Leaving the gardens behind we walked further through the park in search of Langley Park 10 – Verney’s Walk (GC4NRVR) At GZ a number of trees presented themselves as likely hides and of course, I chose the wrong one to search. There is, however, “no I in team” as people say rather nauseatingly and therefore a find for the group is a find nonetheless and there was much metaphorical back slapping as we made our way back to the cars. It was at this point that I literally lost my bearings when the end of my white cane fell off and the ball bearings inside the large roller spilled out onto the floor. I only realised when my cane suddenly went very light in my hand and then Geoff commented that the end had fallen off. Funny really, with all the abuse that the cane gets whilst geocaching, that it chose at that moment when it was under no stress at all and probably hardly even touching the ground as Sharlene was leading me, to give up the ghost. I suppose it was very much a case of the straw that broke the camel’s back.

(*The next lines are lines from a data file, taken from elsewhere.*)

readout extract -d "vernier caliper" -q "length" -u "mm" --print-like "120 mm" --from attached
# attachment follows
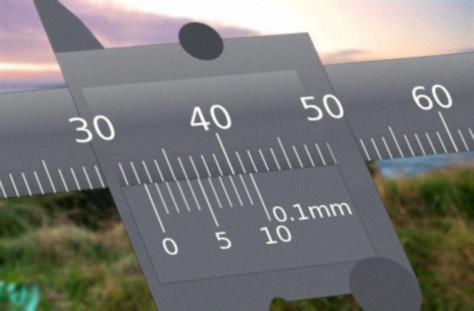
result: 32.4 mm
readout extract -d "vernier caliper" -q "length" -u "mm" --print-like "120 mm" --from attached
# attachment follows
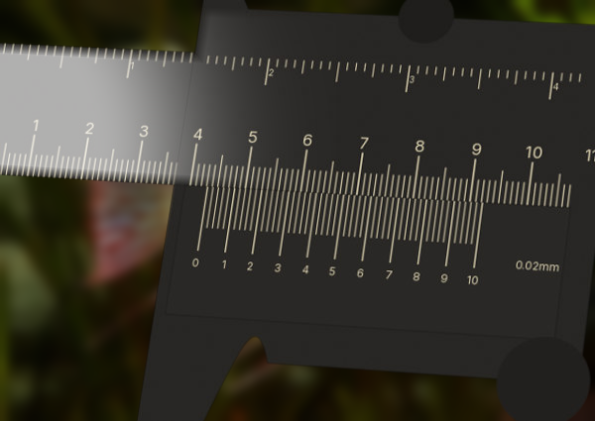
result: 43.2 mm
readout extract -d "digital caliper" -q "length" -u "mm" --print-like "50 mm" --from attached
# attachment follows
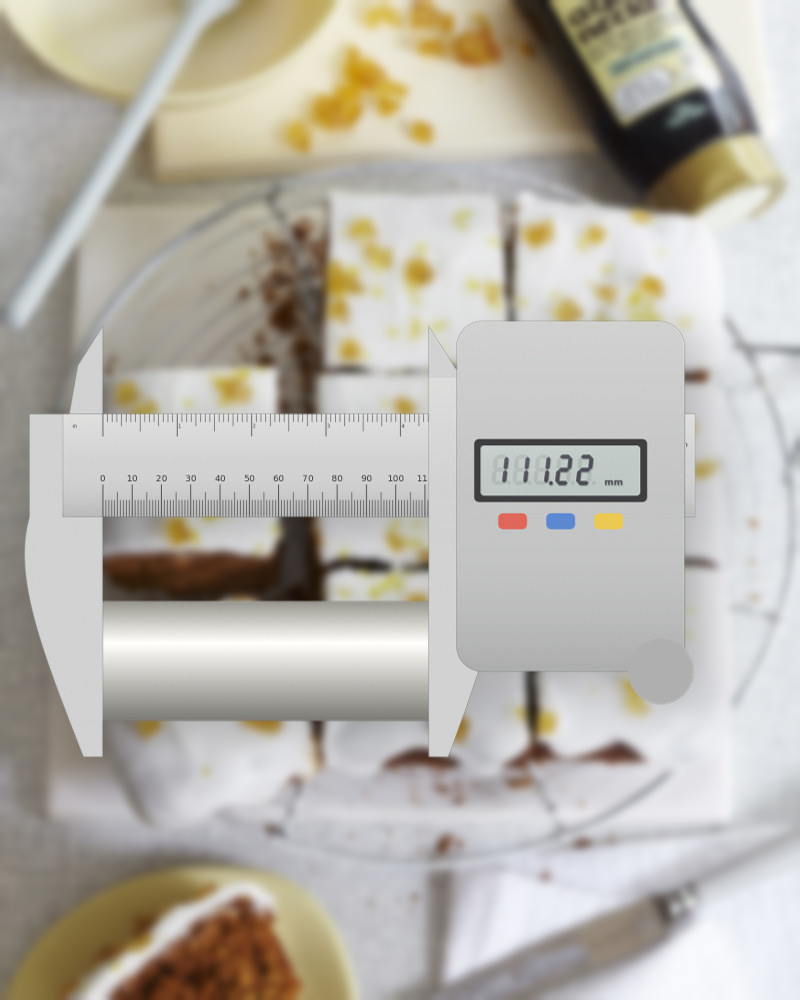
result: 111.22 mm
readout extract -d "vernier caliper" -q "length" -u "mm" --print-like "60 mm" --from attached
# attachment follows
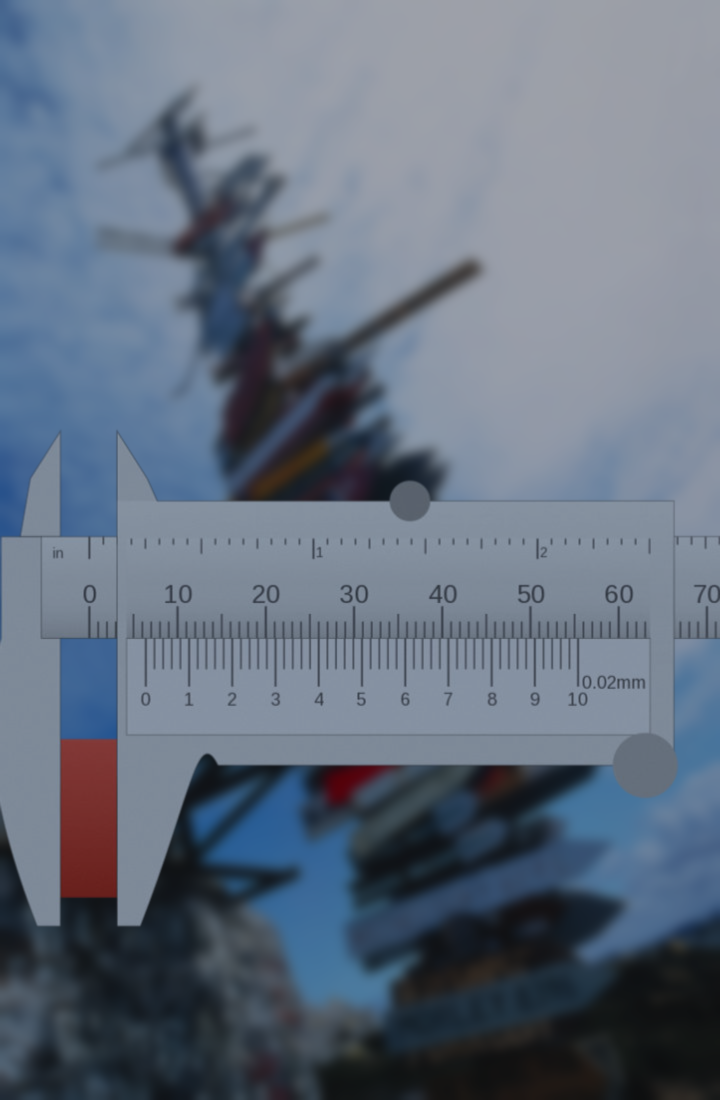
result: 6.4 mm
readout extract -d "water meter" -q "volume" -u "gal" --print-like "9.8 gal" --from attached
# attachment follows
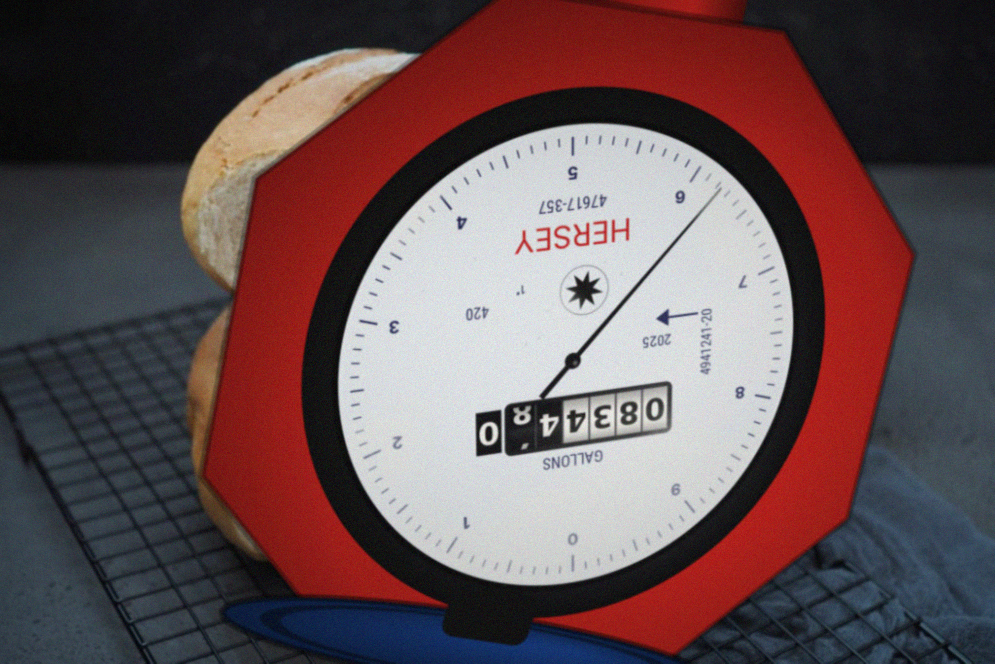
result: 834476.2 gal
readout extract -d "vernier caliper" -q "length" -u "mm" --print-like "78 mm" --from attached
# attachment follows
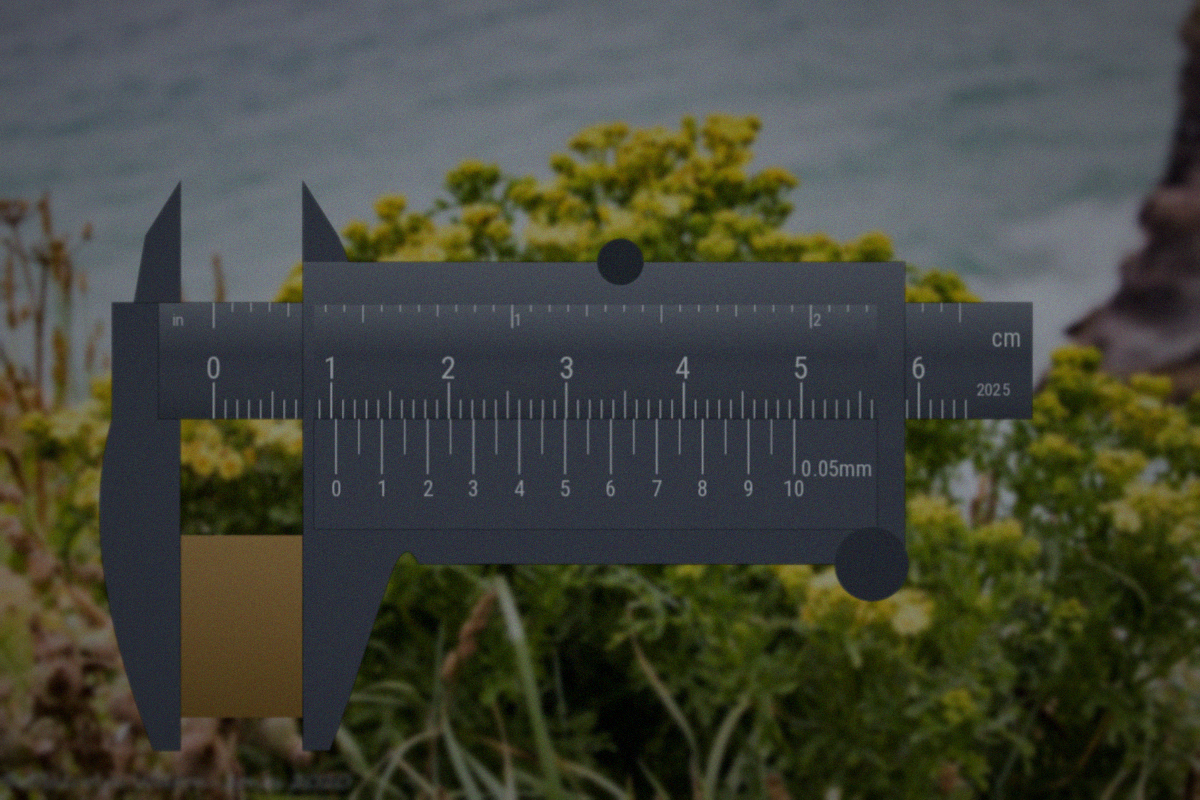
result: 10.4 mm
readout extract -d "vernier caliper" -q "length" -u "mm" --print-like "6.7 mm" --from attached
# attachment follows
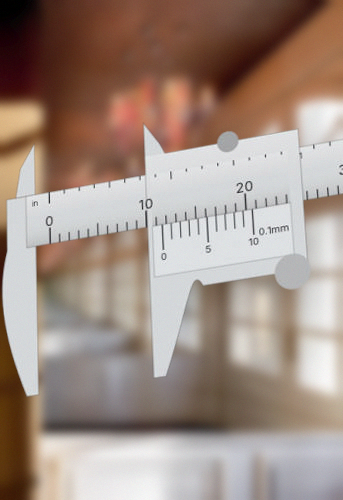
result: 11.6 mm
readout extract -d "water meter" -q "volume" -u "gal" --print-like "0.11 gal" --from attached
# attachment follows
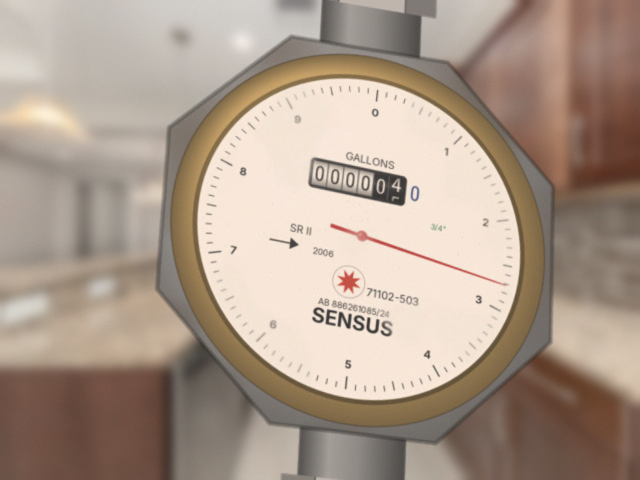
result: 42.7 gal
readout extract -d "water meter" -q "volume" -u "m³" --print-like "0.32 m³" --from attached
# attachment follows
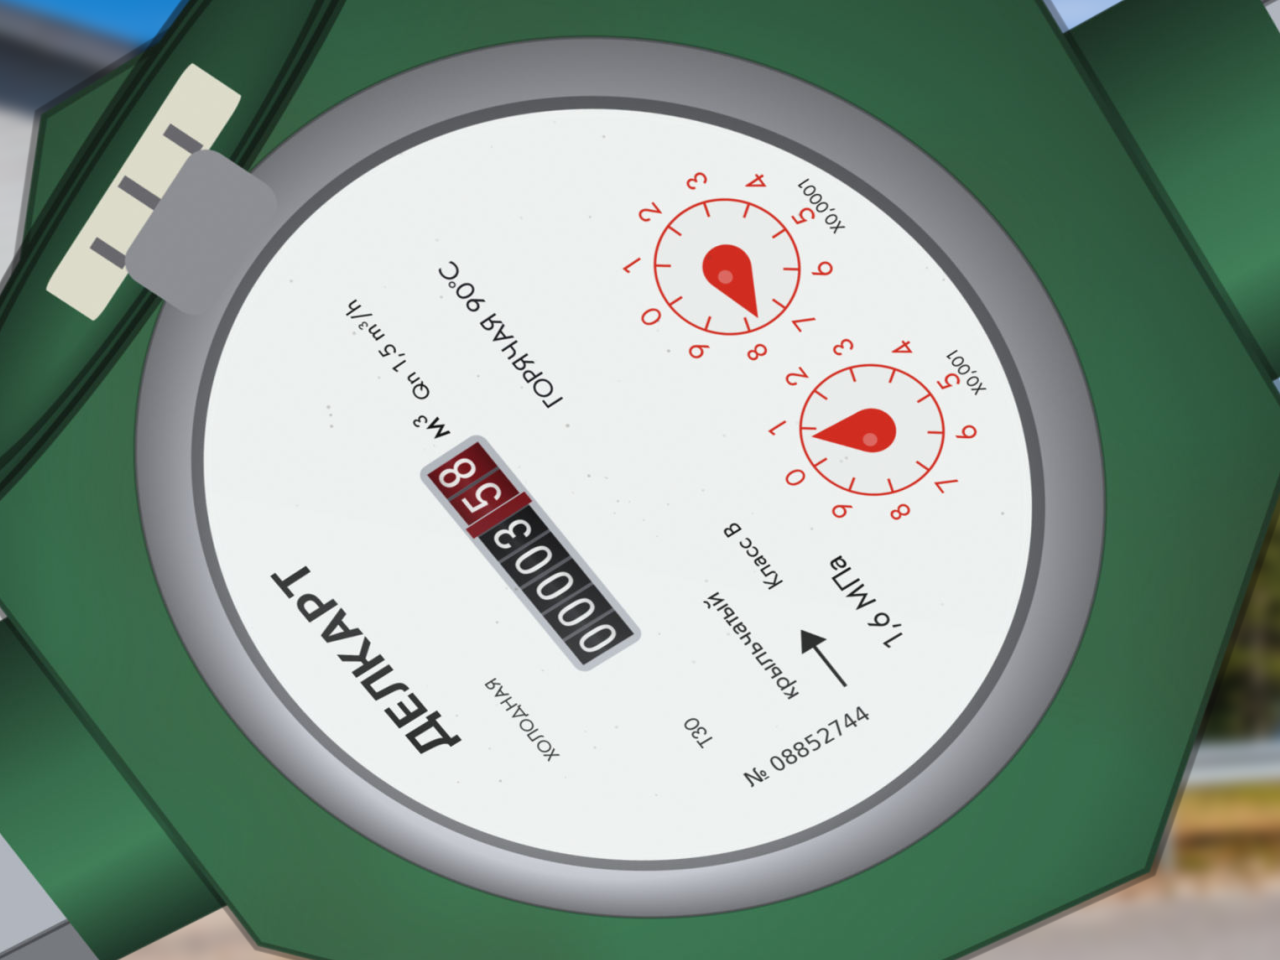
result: 3.5807 m³
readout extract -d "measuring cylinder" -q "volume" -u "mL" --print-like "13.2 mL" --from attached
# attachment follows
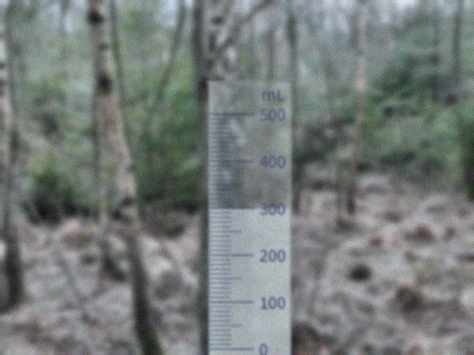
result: 300 mL
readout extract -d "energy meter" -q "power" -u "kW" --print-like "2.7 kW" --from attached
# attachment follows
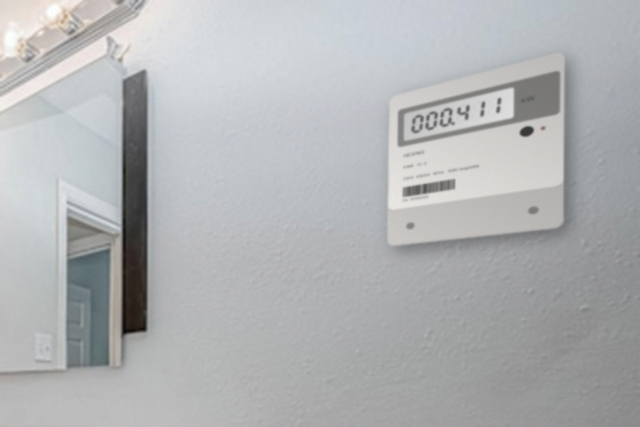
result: 0.411 kW
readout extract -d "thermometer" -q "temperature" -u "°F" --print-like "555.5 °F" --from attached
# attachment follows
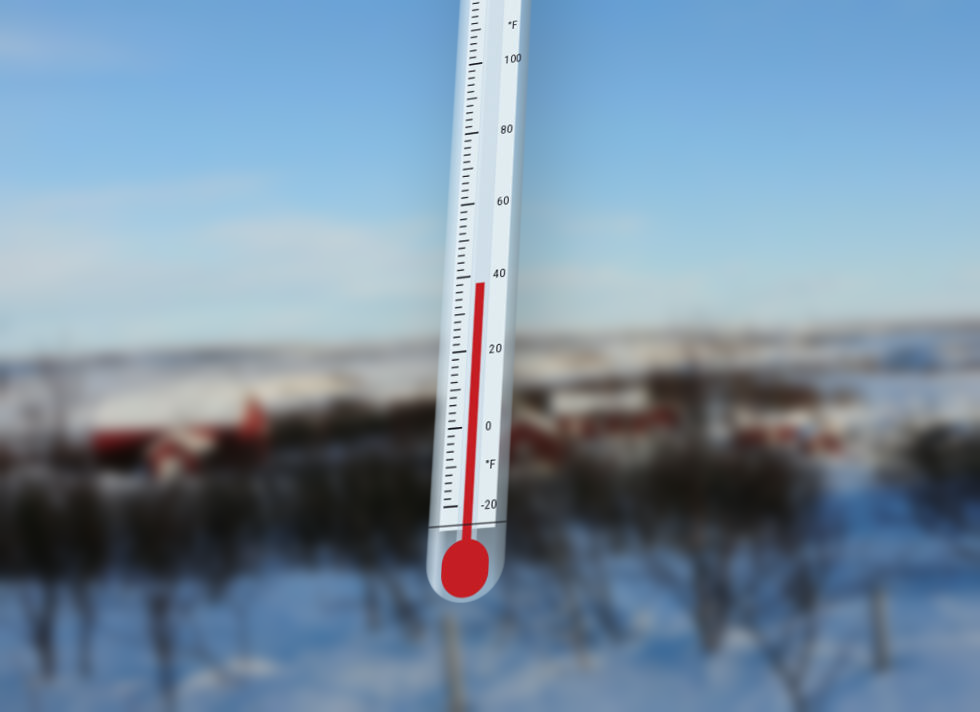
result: 38 °F
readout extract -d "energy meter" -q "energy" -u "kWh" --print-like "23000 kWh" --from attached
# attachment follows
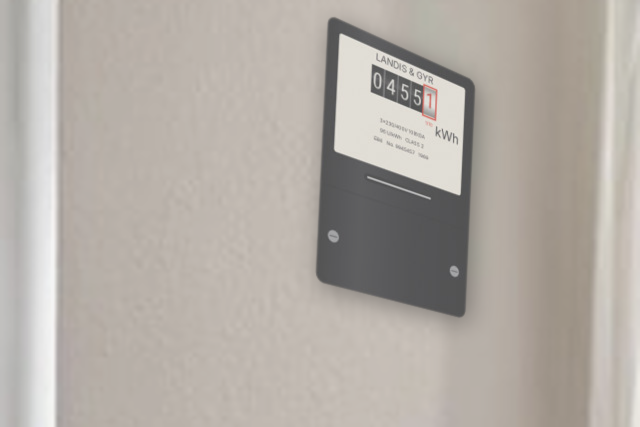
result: 455.1 kWh
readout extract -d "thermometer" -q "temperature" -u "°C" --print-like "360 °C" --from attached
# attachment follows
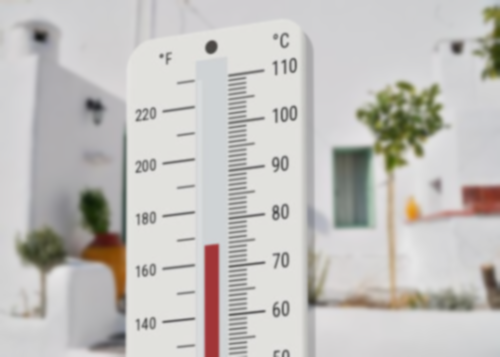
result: 75 °C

I retrieved the roller and tipped a few ball bearings out. There was no way to repair it as the bearings were stress fitted into the housing and so a new roller tip would go on my wish list. That is twice in less than 6 months that geocaching has tried to kill my white cane, the other time was while doing a series around Bovingdon as I reported in Slow cats and lessons learned – Back to Bovingdon.
Back at the car it was good to shed my coat and jumper as I was seriously sweating under the warm sun now. We broke out the sandwiches and refuelled whilst we discussed what we would do next. After lunch we went in search of a couple of Village sign caches that were close by. The first one, VS#43 Iver Heath (GC4NCQM), we drove past but with no obvious place to stop, let alone park two cars, we abandoned that one and headed over to VS#44 Iver (GC4PQ9C) which we had had to DNF back in October last year as the container had gone missing. After picking this one up we then re-walked the Iver Loop series as Geoff and Melissa had not done these caches. It is a lovely little walk of 8 hides all with Star Wars themed descriptions and even one or two themed containers too. It was a nice feeling to travel light, not having to “geocache” as such but just be there to provide nudges and hints for the others whilst enjoying the pleasant walk along a quiet lane and some footpaths past rather impressively expensive looking homes.
By the time we got back to the cars for the second time feet were starting to ache and poor little Smokey was tuckered out. What better way to end an excellent days caching than with some excellent homemade cake. Mel had done herself proud again with a most exquisite carrot cake laced with banana and walnuts with a very yummy icing. Here’s to the next PugWash adventure. Happy days.
P.S. As an astounding coincidence, upon returning home and logging the caches, Geoff realised that his Sister and her family had also done the Langley Park caches just an hour behind us!!!